[ACTION ITEM] From the first line of the records through the line containing "cancer stained for", retype every line exactly and nothing else.

[Extracted data entries]
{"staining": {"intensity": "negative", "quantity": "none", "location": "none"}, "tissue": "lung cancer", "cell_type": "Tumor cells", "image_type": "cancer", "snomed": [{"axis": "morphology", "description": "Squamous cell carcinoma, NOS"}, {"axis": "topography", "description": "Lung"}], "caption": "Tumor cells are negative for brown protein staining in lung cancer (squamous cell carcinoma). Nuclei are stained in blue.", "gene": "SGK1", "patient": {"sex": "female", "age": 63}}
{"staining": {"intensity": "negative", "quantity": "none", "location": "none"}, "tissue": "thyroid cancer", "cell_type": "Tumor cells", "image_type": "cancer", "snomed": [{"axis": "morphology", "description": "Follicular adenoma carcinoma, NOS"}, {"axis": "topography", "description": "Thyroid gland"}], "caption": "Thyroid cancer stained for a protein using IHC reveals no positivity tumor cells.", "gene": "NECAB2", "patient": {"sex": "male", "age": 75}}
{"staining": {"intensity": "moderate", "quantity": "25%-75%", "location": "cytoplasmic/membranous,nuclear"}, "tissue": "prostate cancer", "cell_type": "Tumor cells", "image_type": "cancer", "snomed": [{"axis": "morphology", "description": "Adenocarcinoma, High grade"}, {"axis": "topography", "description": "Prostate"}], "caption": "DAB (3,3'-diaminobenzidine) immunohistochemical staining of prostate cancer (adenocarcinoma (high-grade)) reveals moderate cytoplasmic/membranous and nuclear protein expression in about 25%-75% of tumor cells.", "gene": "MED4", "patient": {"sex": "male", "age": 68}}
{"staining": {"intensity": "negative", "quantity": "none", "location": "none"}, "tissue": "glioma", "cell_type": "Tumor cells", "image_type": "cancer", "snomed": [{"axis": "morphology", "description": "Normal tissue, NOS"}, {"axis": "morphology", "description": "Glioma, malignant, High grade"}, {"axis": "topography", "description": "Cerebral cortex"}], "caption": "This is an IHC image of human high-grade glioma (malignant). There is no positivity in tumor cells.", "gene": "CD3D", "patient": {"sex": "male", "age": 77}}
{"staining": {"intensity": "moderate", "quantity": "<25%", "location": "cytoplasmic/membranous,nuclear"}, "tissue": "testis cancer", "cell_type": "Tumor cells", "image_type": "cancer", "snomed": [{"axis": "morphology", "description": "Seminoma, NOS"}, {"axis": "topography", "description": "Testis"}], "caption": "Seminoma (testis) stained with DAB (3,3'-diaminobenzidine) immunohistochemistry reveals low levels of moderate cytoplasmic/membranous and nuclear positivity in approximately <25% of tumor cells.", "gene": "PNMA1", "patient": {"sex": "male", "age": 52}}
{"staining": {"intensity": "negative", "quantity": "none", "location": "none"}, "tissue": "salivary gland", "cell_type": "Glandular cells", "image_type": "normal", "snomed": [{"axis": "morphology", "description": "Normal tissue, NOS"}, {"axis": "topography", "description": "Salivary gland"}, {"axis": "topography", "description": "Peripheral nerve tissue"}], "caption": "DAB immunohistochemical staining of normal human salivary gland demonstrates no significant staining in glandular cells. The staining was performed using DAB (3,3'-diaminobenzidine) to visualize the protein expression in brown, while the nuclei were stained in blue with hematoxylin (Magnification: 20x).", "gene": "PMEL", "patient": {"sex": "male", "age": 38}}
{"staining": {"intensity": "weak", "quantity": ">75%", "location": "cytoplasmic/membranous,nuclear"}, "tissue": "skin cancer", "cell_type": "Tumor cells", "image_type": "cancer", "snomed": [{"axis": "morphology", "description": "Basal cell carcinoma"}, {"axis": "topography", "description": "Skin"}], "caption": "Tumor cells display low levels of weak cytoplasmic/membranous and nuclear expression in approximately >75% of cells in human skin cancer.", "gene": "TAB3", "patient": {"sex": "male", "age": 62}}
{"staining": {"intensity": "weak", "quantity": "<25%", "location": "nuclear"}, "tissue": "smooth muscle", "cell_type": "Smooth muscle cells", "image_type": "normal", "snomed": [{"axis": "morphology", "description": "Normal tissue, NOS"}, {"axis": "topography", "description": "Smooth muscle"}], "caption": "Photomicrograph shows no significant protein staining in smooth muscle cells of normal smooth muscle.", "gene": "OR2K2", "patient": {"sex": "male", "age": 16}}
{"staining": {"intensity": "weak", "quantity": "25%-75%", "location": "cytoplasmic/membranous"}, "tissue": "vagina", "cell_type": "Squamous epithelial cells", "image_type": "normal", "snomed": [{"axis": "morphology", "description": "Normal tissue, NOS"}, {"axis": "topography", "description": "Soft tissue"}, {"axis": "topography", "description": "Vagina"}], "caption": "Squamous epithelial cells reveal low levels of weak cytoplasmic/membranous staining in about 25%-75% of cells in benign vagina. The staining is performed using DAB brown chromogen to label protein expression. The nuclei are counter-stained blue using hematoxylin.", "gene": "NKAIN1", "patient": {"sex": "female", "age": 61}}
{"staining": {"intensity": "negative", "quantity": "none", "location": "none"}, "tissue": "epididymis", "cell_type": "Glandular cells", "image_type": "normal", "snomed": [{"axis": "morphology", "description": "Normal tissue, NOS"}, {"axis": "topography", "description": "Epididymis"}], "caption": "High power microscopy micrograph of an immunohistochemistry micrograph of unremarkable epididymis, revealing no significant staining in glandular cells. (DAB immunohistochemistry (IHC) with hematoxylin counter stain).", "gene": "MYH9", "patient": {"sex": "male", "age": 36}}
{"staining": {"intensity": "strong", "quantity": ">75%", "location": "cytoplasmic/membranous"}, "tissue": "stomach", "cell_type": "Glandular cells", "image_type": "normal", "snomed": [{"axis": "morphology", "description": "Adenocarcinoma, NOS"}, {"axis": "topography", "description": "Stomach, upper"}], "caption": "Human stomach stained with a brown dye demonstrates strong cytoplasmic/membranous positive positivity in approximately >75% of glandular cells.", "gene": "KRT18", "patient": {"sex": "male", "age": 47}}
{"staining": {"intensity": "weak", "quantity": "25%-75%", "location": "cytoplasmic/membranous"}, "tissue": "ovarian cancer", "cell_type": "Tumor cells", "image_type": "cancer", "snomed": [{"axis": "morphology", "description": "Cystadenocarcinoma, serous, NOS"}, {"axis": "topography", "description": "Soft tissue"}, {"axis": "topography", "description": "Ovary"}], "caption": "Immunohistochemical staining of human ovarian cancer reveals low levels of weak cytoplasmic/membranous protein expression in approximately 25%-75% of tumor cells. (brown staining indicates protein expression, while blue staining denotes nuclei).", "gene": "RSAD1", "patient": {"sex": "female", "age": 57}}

[TASK RESPONSE]
{"staining": {"intensity": "negative", "quantity": "none", "location": "none"}, "tissue": "lung cancer", "cell_type": "Tumor cells", "image_type": "cancer", "snomed": [{"axis": "morphology", "description": "Squamous cell carcinoma, NOS"}, {"axis": "topography", "description": "Lung"}], "caption": "Tumor cells are negative for brown protein staining in lung cancer (squamous cell carcinoma). Nuclei are stained in blue.", "gene": "SGK1", "patient": {"sex": "female", "age": 63}}
{"staining": {"intensity": "negative", "quantity": "none", "location": "none"}, "tissue": "thyroid cancer", "cell_type": "Tumor cells", "image_type": "cancer", "snomed": [{"axis": "morphology", "description": "Follicular adenoma carcinoma, NOS"}, {"axis": "topography", "description": "Thyroid gland"}], "caption": "Thyroid cancer stained for a protein using IHC reveals no positivity tumor cells.", "gene": "NECAB2", "patient": {"sex": "male", "age": 75}}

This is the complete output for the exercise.